Asombrada todavía por la espectacular prosa de Francisco Umbral, abrumada por el dolor de la pérdida del hijo, traigo aquí esta cita en la que el escritor ve al hijo aprender a leer, irse un poco de su sombra, soltar su mano para salir al mundo, libre y solo a un mismo tiempo.

«Las letras, el alfabeto, la escala de las vocales, el niño, a la sombra de la madre, pájaro ligero por el árbol de la gramática. Salta, va, viene, se equivoca de rama, vuelve a saltar, dice la a, la e, ríe con la i, se asusta con la u, vive.

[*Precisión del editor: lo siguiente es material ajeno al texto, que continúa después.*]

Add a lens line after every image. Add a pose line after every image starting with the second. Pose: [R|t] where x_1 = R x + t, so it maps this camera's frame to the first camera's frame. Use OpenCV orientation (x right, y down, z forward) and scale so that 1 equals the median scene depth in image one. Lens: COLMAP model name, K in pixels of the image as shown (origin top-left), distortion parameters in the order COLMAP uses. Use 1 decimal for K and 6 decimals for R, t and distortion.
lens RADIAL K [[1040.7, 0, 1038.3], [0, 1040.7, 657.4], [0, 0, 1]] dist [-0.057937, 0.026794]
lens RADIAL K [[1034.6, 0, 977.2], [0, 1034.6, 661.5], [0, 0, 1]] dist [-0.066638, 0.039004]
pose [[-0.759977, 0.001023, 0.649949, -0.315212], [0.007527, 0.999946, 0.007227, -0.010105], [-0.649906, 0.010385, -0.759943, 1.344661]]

Por ahí empieza la historia, hijo, empieza la cultura, el mundo de los hombres, ese juego largo que hemos inventado para aplazar la muerte. Las letras, insectos simpáticos y tenaces, juegan contigo como hormigas difíciles. Estás empezando a pulsar las letras, las teclas de un piano que resuena en cinco o diez mil años de historia.

Cada letra tiene un eco de lenguajes pasados, de idiomas milenarios, que tú despiertas inocentemente, como cantando dentro de una catacumba. Eres el paleontólogo ingenuo de nuestro mundo de jeroglíficos. Somos tus antepasados remotos, esfinges egipcias, dioses griegos, estatuas etruscas, dialectos rubios. Me siento -ay- más del lado de la antigüedad que del lado de tu vida reciente. Se me incorpora una cultura de siglos que contempla impávida, fósil, tu pajareo alegre por sobre las losas del pasado. Cada letra es una losa que pisas, cada palabra es una tumba. Estás jugando con el cementerio, como los niños de aquella película, porque las palabras son cadáveres, enterramientos, embalsamientos de cosas. Tú, que eres todavía del reino fresco de las cosas, te internas ahora, sin saberlo, en el reino sombrío de las palabras, de los signos.

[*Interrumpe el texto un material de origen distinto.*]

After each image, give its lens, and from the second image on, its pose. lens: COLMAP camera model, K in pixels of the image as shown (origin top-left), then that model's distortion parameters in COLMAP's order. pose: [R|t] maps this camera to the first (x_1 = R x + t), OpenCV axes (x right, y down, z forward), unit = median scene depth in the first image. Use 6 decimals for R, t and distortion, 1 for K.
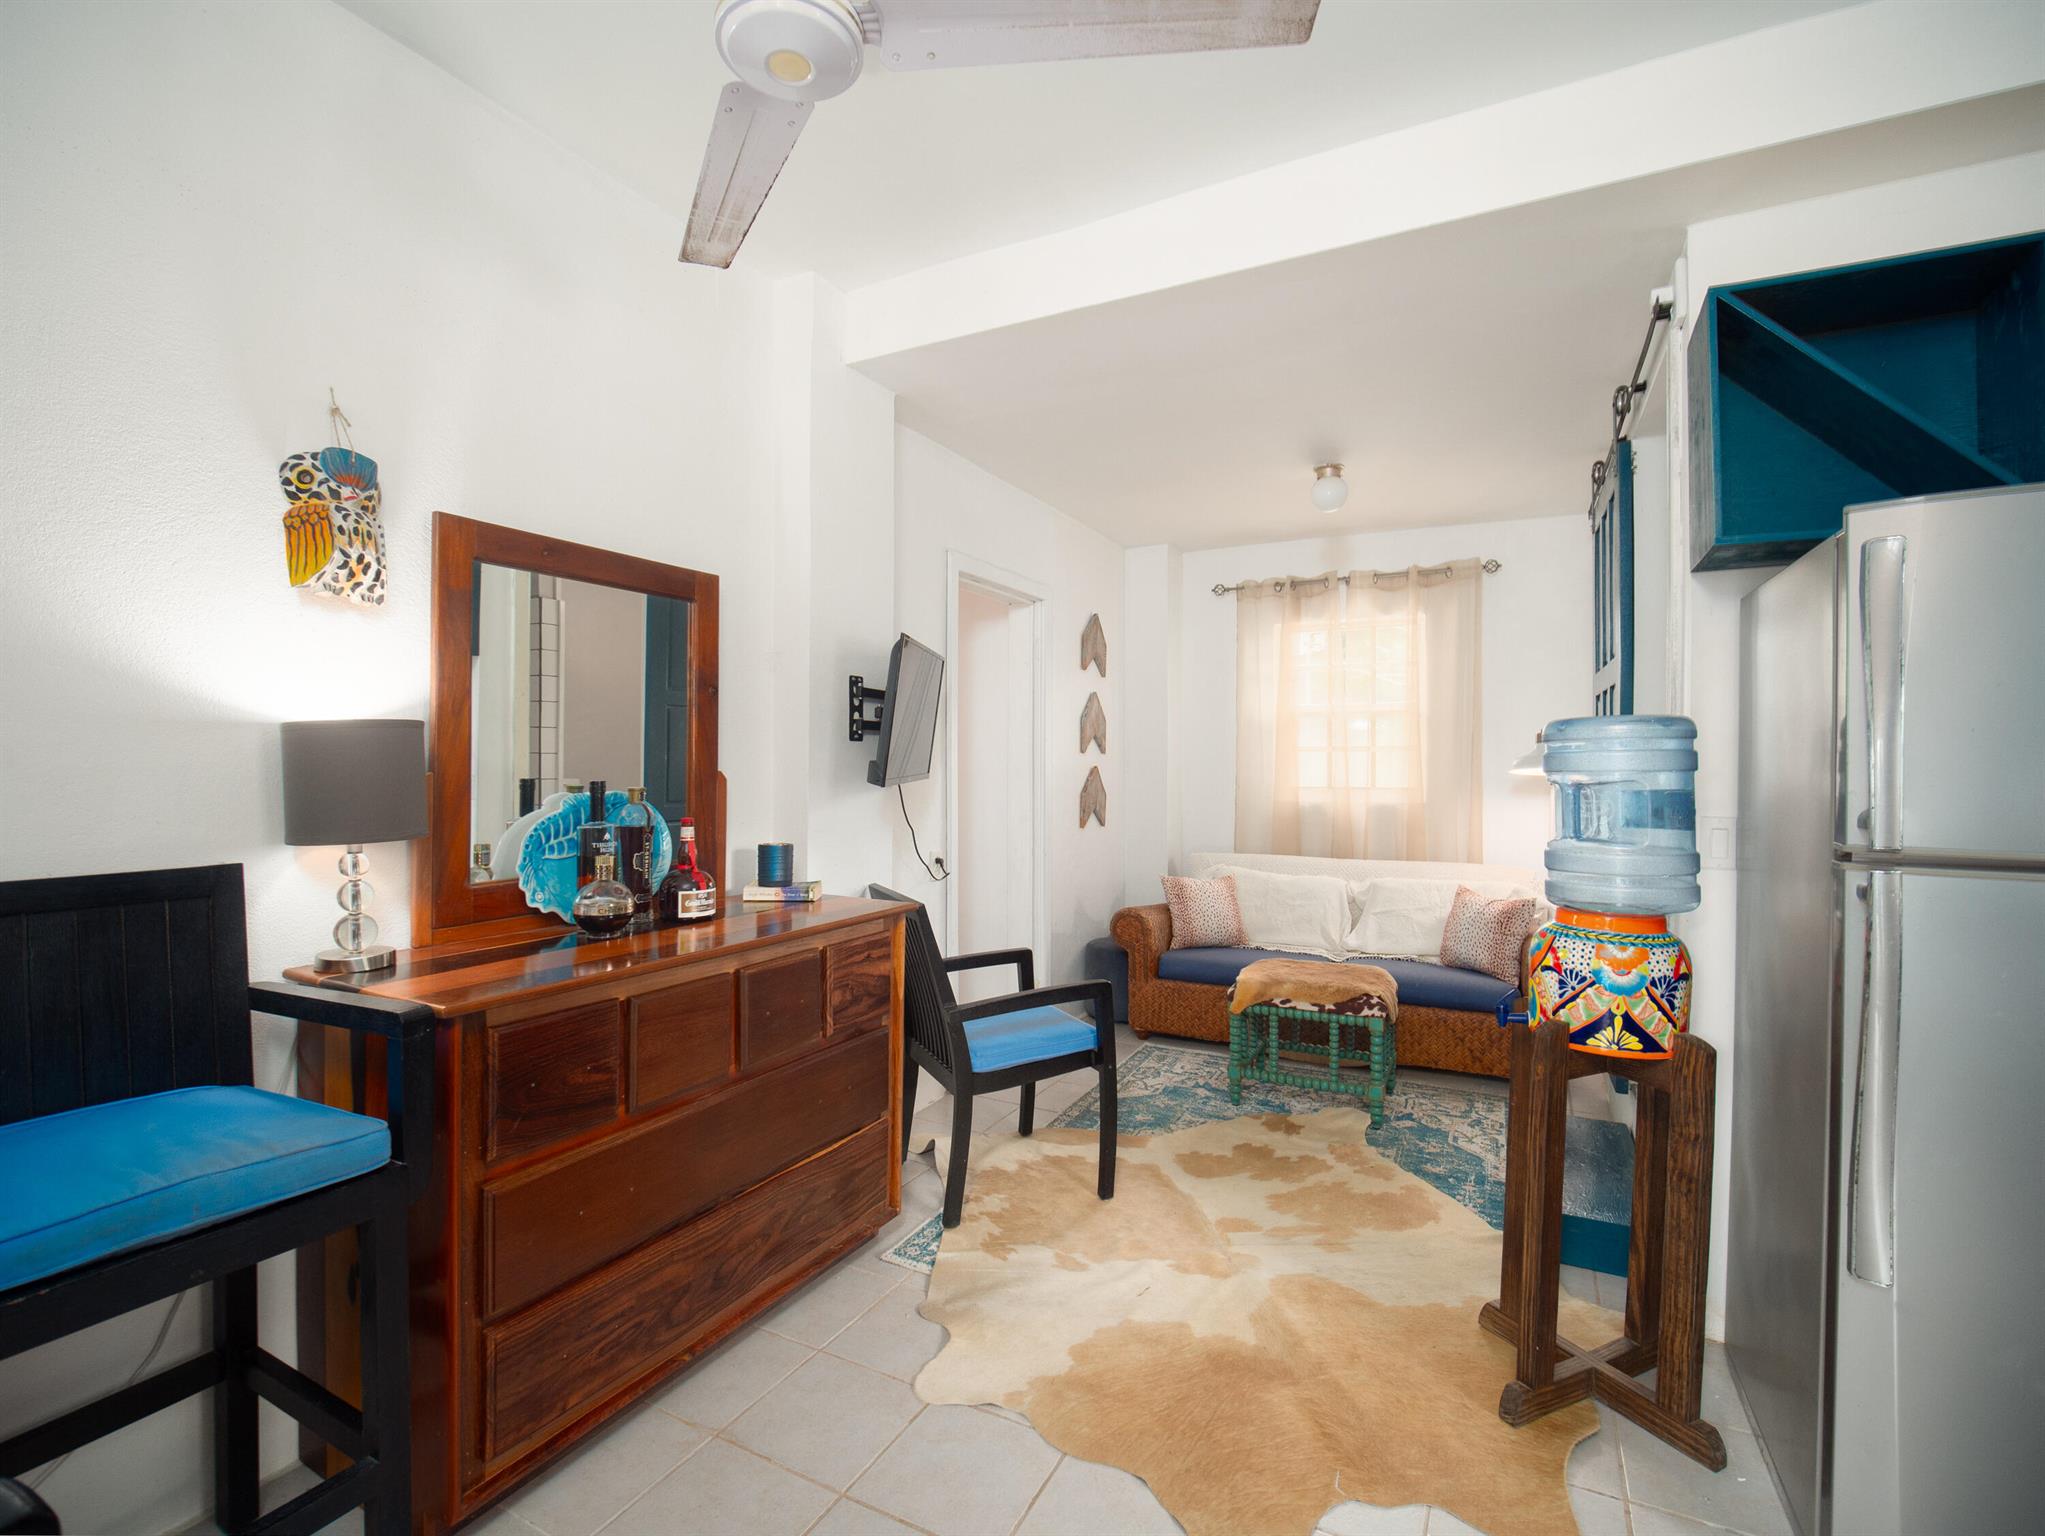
lens RADIAL K [[932.0, 0, 1022.5], [0, 932.0, 768.0], [0, 0, 1]] dist [-0.001894, -0.000725]
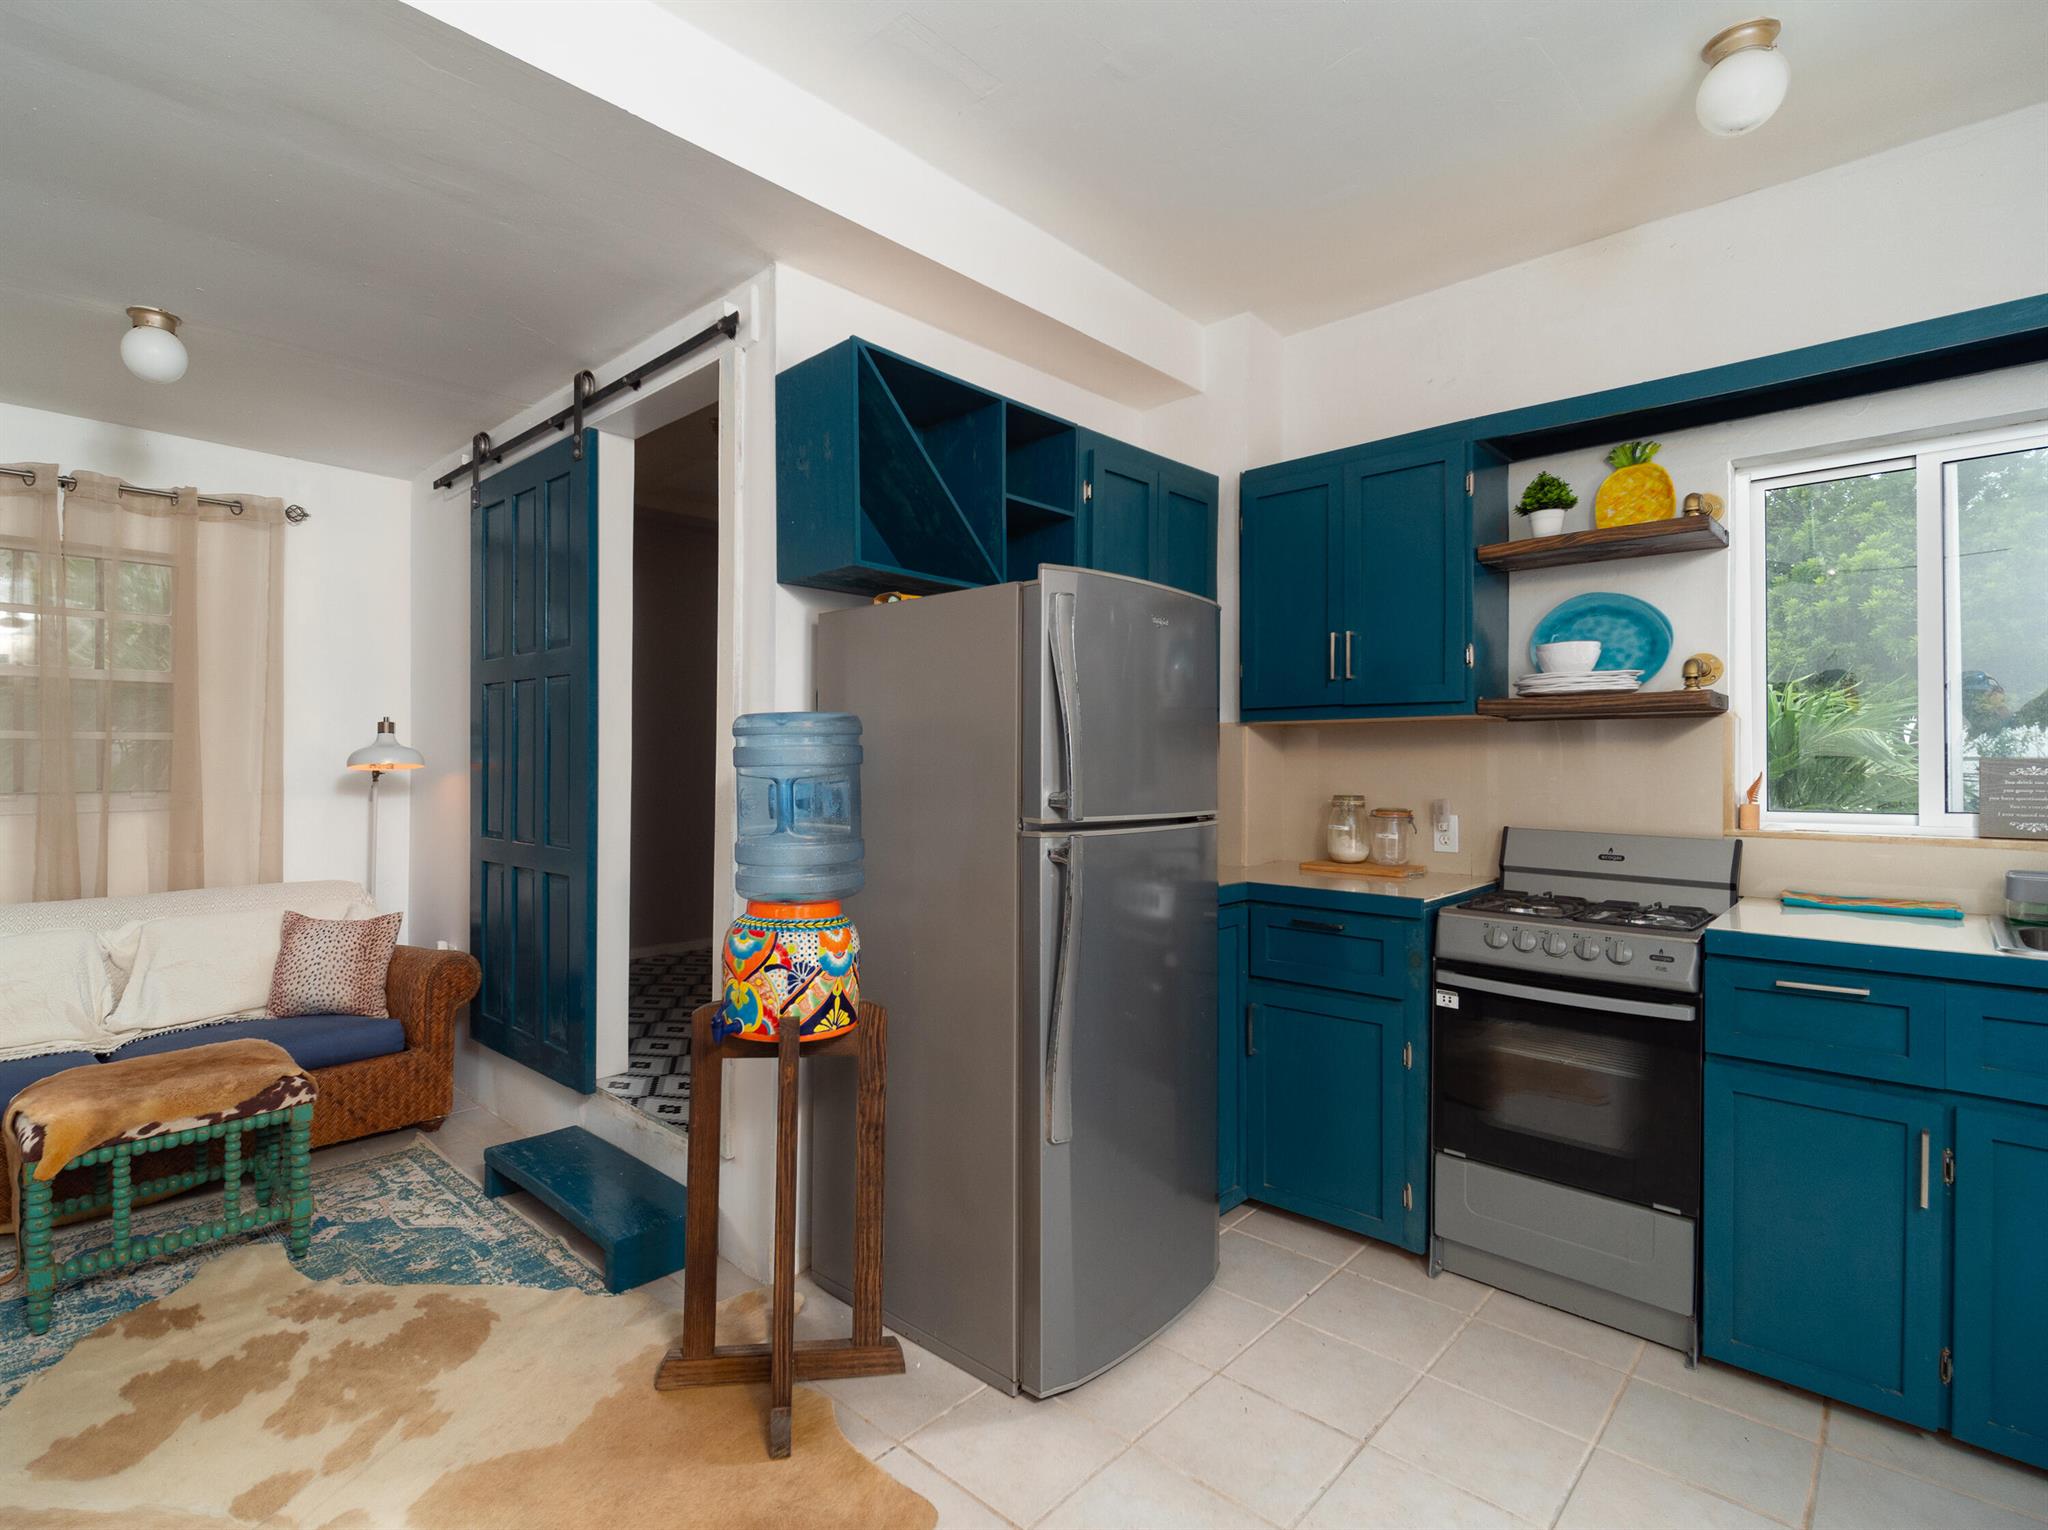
lens RADIAL K [[1003.0, 0, 908.7], [0, 1003.0, 755.4], [0, 0, 1]] dist [0.004478, -0.006680]
pose [[0.318332, 0.000097, 0.947979, -0.234421], [0.005070, 0.999986, -0.001805, -0.002095], [-0.947966, 0.005381, 0.318327, 0.323814]]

Pero los signos y las palabras, para ti, también son cosas, porque estás saludable de realidad, y juegas con las letras como con insectos o guijarros. No sé si vale la pena arrancarte del mundo de las cosas. No sé si vas a perdurar en el mundo de las ideas ni en ningún mundo, hijo, pero asisto, dolorido y consternado, a ese cruce de fronteras, a esa confluencia de atrios que atraviesas alegremente, de la mano de la madre (…).

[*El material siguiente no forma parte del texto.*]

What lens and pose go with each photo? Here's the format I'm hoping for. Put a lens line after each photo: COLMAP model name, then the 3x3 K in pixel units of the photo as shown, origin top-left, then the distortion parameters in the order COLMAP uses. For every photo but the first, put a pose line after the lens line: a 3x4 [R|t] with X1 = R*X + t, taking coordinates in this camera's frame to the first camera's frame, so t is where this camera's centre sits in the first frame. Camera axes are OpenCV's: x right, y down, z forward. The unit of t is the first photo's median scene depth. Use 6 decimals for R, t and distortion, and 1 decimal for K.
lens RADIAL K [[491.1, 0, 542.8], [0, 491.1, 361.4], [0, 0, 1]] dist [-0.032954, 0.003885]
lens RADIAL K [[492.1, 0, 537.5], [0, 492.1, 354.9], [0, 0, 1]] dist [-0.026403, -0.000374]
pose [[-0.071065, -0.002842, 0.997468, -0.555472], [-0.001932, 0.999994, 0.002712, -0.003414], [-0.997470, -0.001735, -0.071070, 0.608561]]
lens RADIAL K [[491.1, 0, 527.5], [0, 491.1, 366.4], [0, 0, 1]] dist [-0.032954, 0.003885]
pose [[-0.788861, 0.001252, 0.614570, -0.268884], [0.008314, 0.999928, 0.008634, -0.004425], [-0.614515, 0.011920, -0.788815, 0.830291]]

Mi a no es tu a. Mi a es lúgubre y sabia. Tu a es una nota de luz en tu paladar, en el paladar claro del mundo. Qué juego de luces y sombras. A veces el idioma se cierne sobre ti y me asusto. A veces echas tú sobre él un desconcierto alegre de juego. Qué miedo, qué alegría, qué susto, qué tristeza, verte aprender las letras.»